Thomas’ face jerked up to hers. Had she been more aware than he realized when he had talked to the archangel St. Michael?
“I will protect her, Margaret. I would give my life for her.”
Margaret smiled— would you give your soul, Tom? —and tilted her eyes back to her daughter. “She shall have a good life.”
“Aye,” Thomas said.
“And a long one.”
“Aye.”
Again Margaret regarded Thomas. “A long life for a beloved daughter is an easy thing to promise here among the roses,” she said, “but harder, sometimes, to accomplish in reality. Sometimes other loyalties intrude.”
Thomas felt discomforted, not wanting to ask Margaret to explain what she’d meant… the only image her words had conjured was the archangel, arguing the girl should die when Thomas had so desperately wanted her to live.
Better she die, Thomas, better for her, better for you.
St.
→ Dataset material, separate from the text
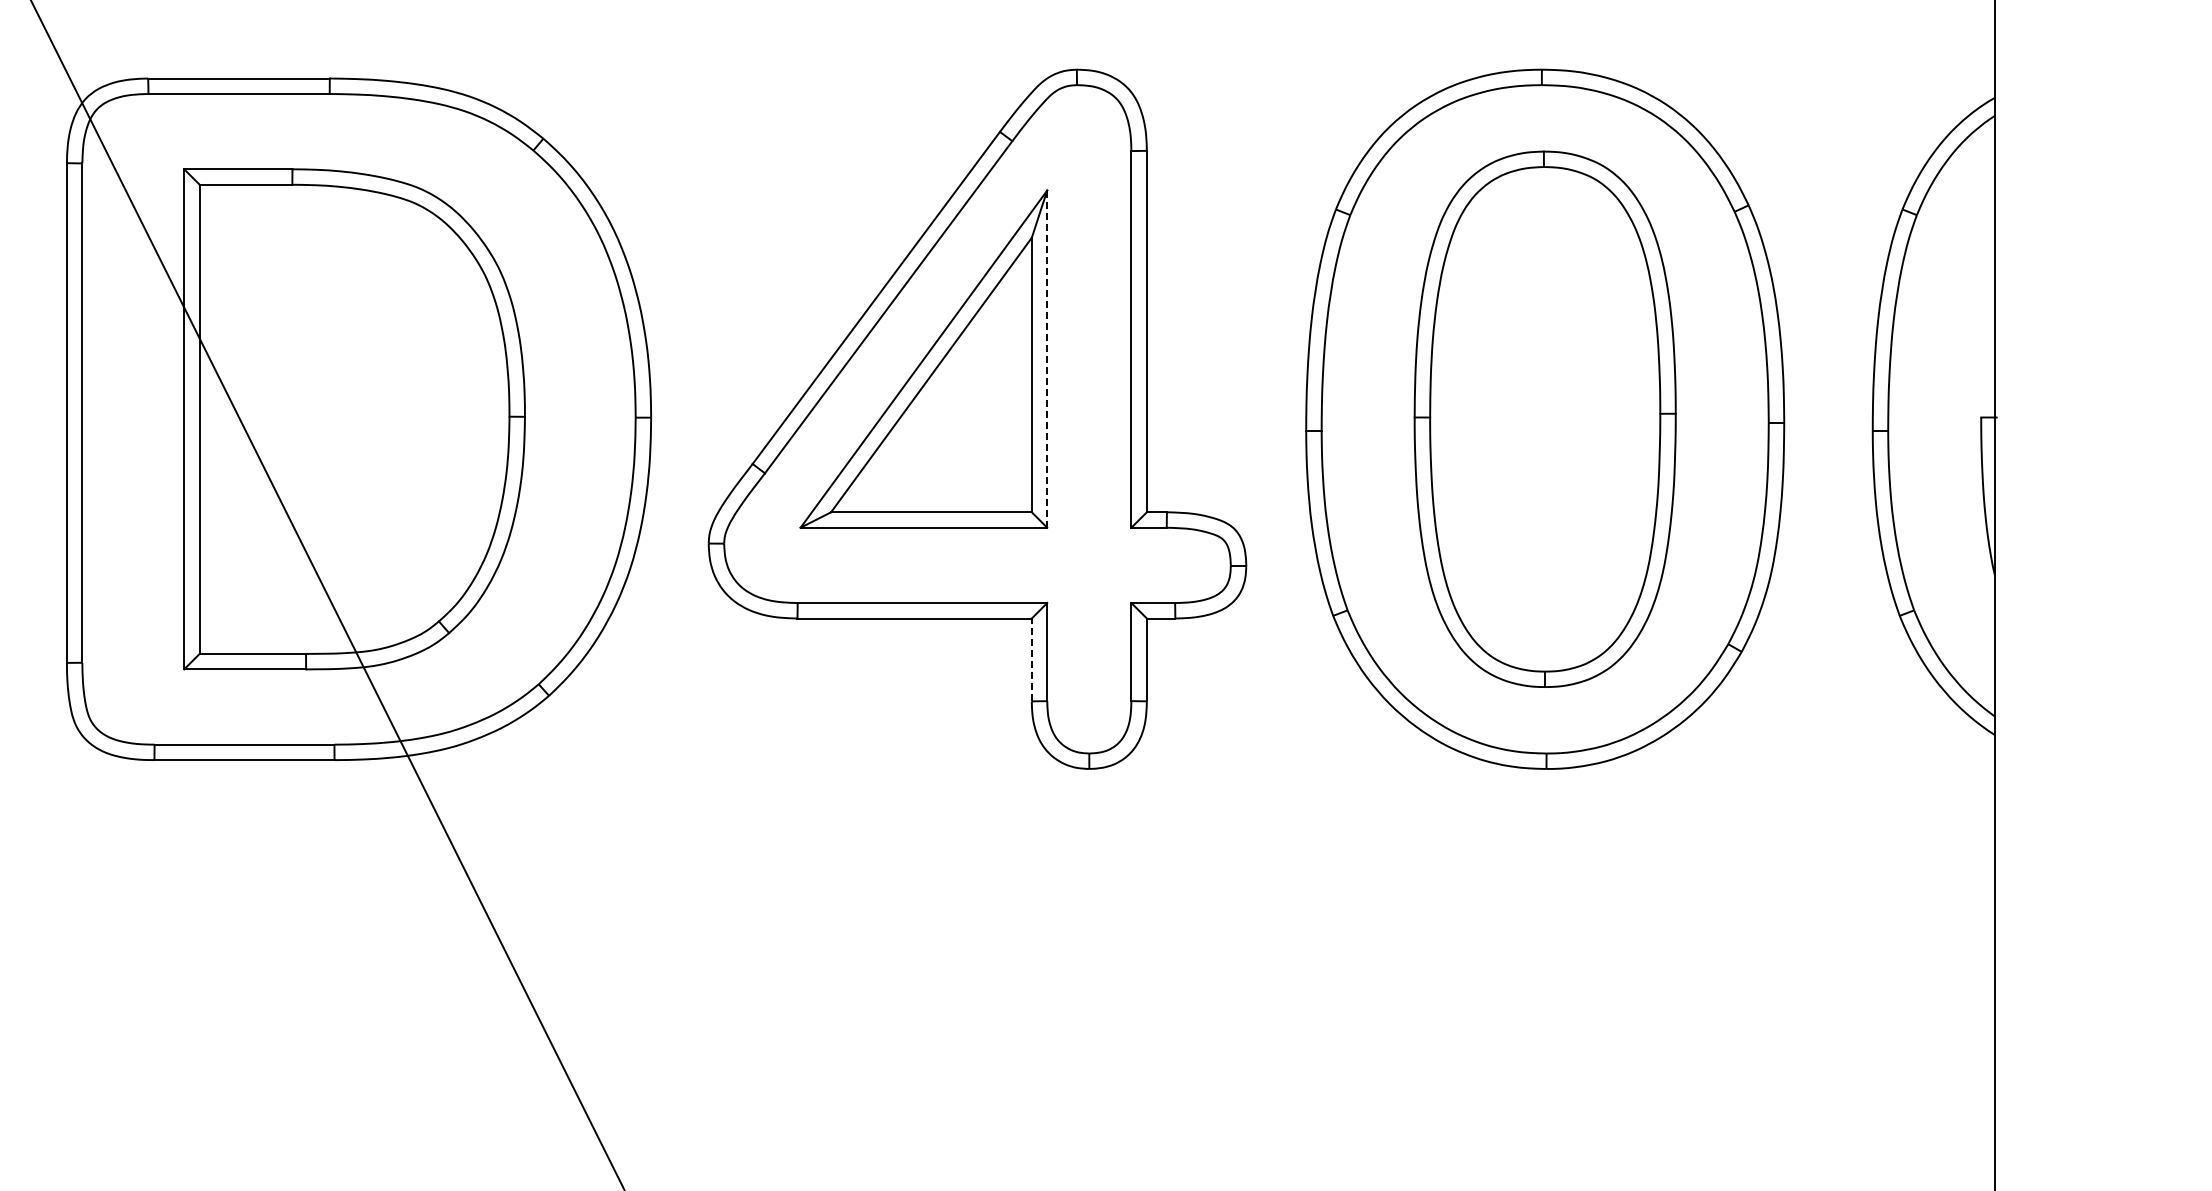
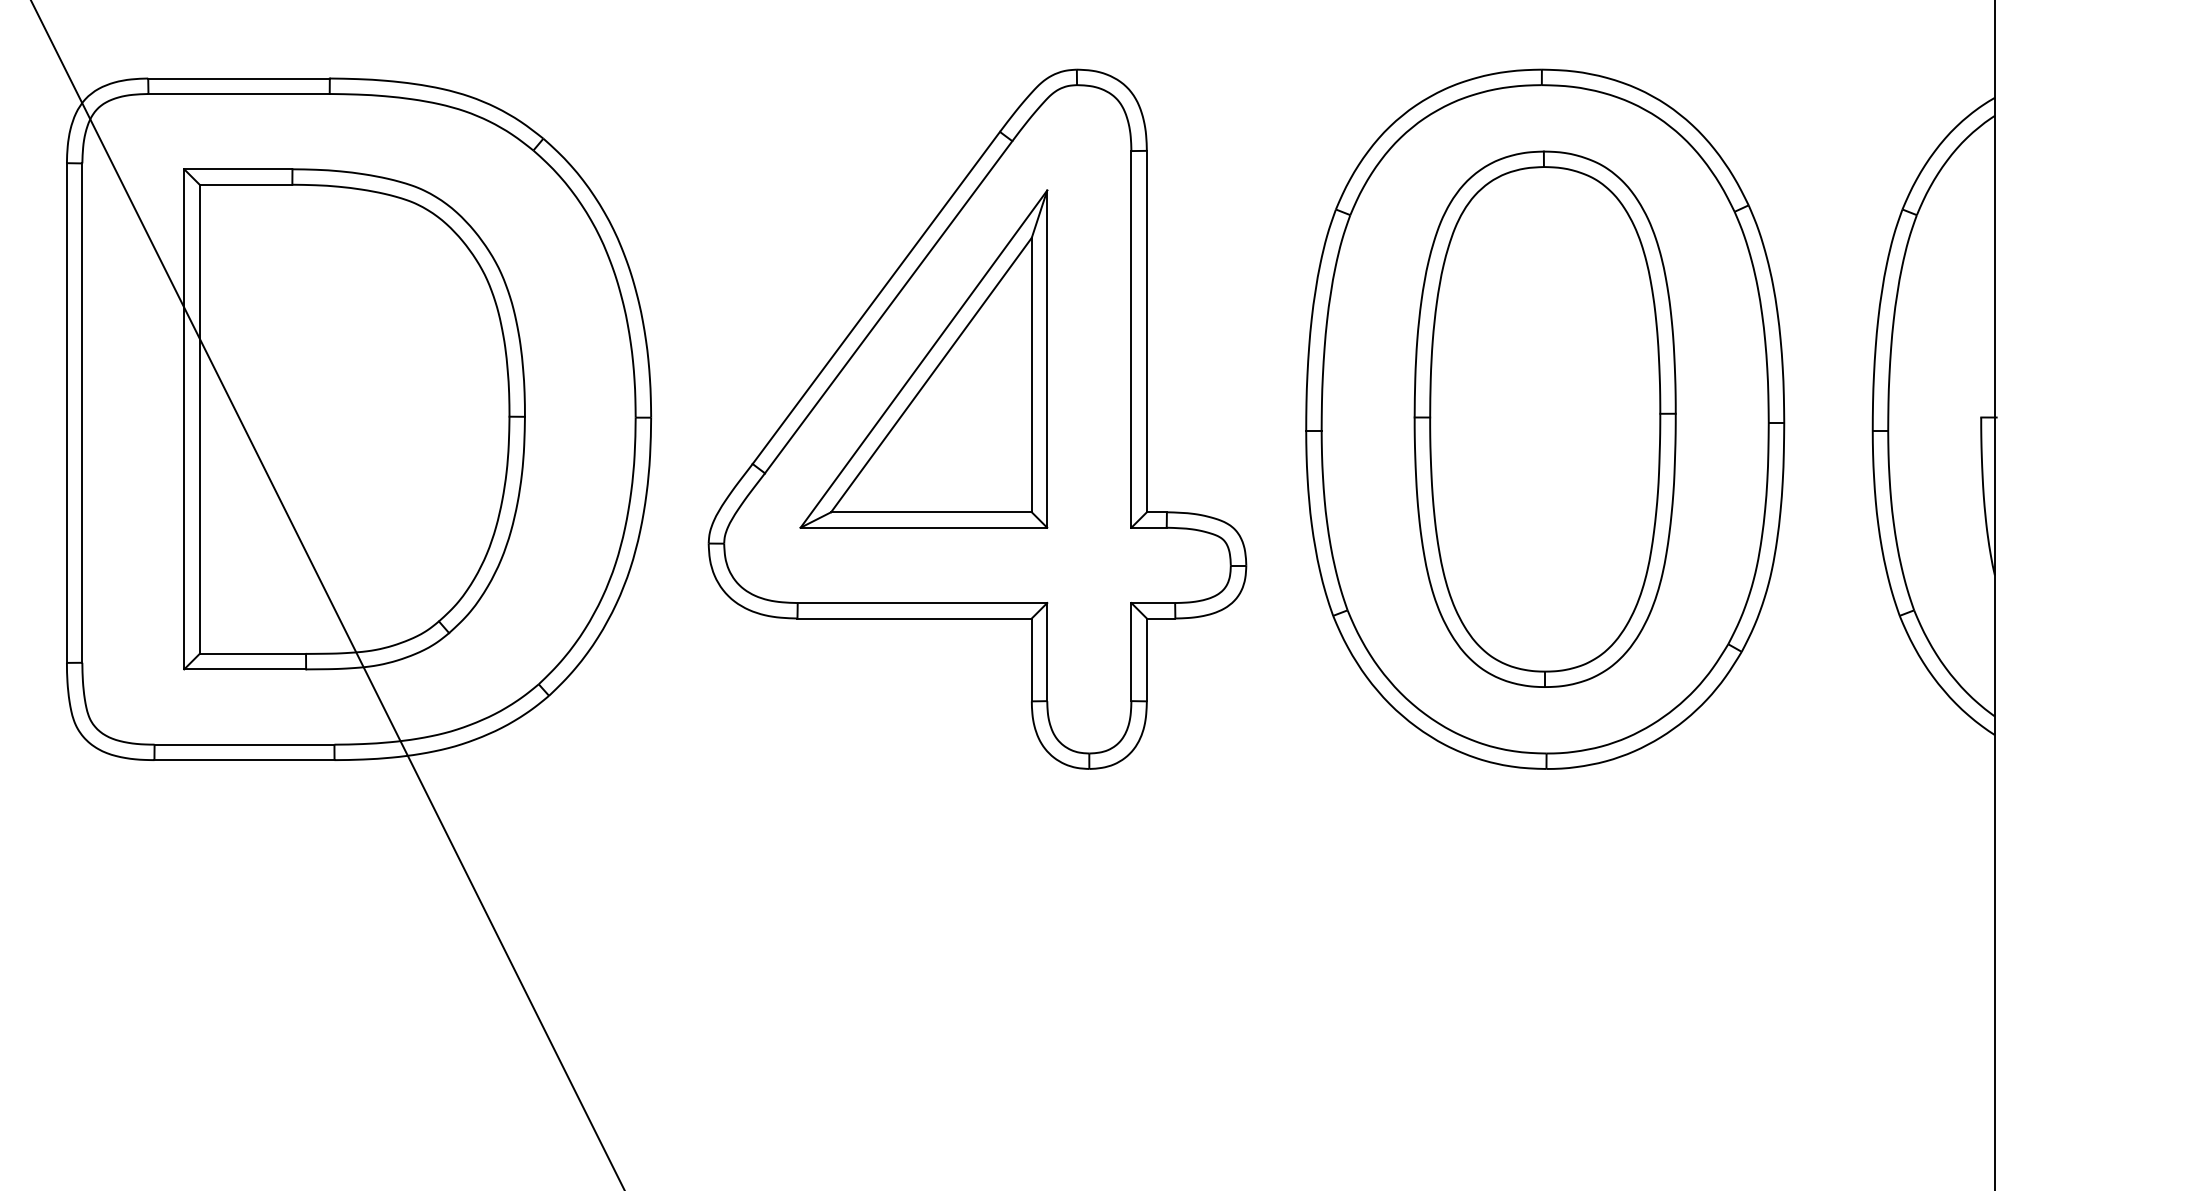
line at (1047, 359): dashed -> solid
line at (1031, 659): dashed -> solid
Michael had implied that the giving and taking of Rosalind’s life was a test, a test to prove that Thomas served God before all others.
But how could her death serve God?
“It is no sin to love your daughter,” Margaret said.
“No,” Thomas whispered. “No sin.”
Then he sighed, and roused himself, turning the conversation. “Margaret… why did you lock out the midwife to give birth alone?”
“Guilt.” “Guilt?” “I have never forgotten the manner of Lady Eleanor’s death, nor forgotten that had I acted more suitably, she could yet be alive today.” “But—”
“No, let me finish. For me the birth was a test, a way for God to punish me, if you
like. If I was truly guilty of Eleanor’s death, then I should die, too. I locked Maude out so that God should have every opportunity to take me if He so willed.”
“I had not thought you the woman to so offer herself to God.” Sweet Jesu, that was as transparent a lie as ever he’d heard!
“Nevertheless…”
“There was a strange cry come out from the chamber where you lay,” Thomas said. “A cry as if of a beast of the woods, or even of something darker. Why lock us out, Margaret?”
“See!” she said, casting out her arm at the ground before them. “Does my shadow cast horns? Do I hide a forked tail beneath my skirts? I am no demonic fiend, Thomas. Believe me!”
She leaned closer, speaking fiercely. “If you think me a demon, or worse … then what does that make Rosalind?”